> [Exercise] When you reach the line containing "left eye: (95, 89)" in the entries below, repeat it and each line after it exactly until the entries end.

[Entries taken from a collection]
━━━━━━━━━━

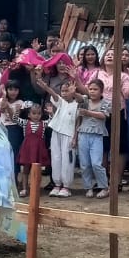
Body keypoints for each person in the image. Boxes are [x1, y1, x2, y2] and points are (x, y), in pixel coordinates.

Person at [29, 69, 81, 197]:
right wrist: (46, 87)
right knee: (56, 158)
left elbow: (78, 123)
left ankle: (66, 186)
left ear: (73, 91)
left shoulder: (78, 104)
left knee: (66, 160)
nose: (63, 93)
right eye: (62, 91)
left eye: (67, 91)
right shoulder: (61, 102)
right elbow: (54, 95)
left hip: (69, 135)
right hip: (56, 132)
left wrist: (75, 138)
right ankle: (57, 184)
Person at [75, 79, 111, 199]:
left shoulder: (105, 102)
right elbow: (79, 98)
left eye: (95, 89)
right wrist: (73, 91)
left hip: (97, 135)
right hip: (83, 134)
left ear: (101, 91)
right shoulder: (85, 101)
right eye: (90, 89)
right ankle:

━━━━━━━━━━

> [Written reply]
left eye: (95, 89)
right wrist: (73, 91)
left hip: (97, 135)
right hip: (83, 134)
left ear: (101, 91)
right shoulder: (85, 101)
right eye: (90, 89)
right ankle:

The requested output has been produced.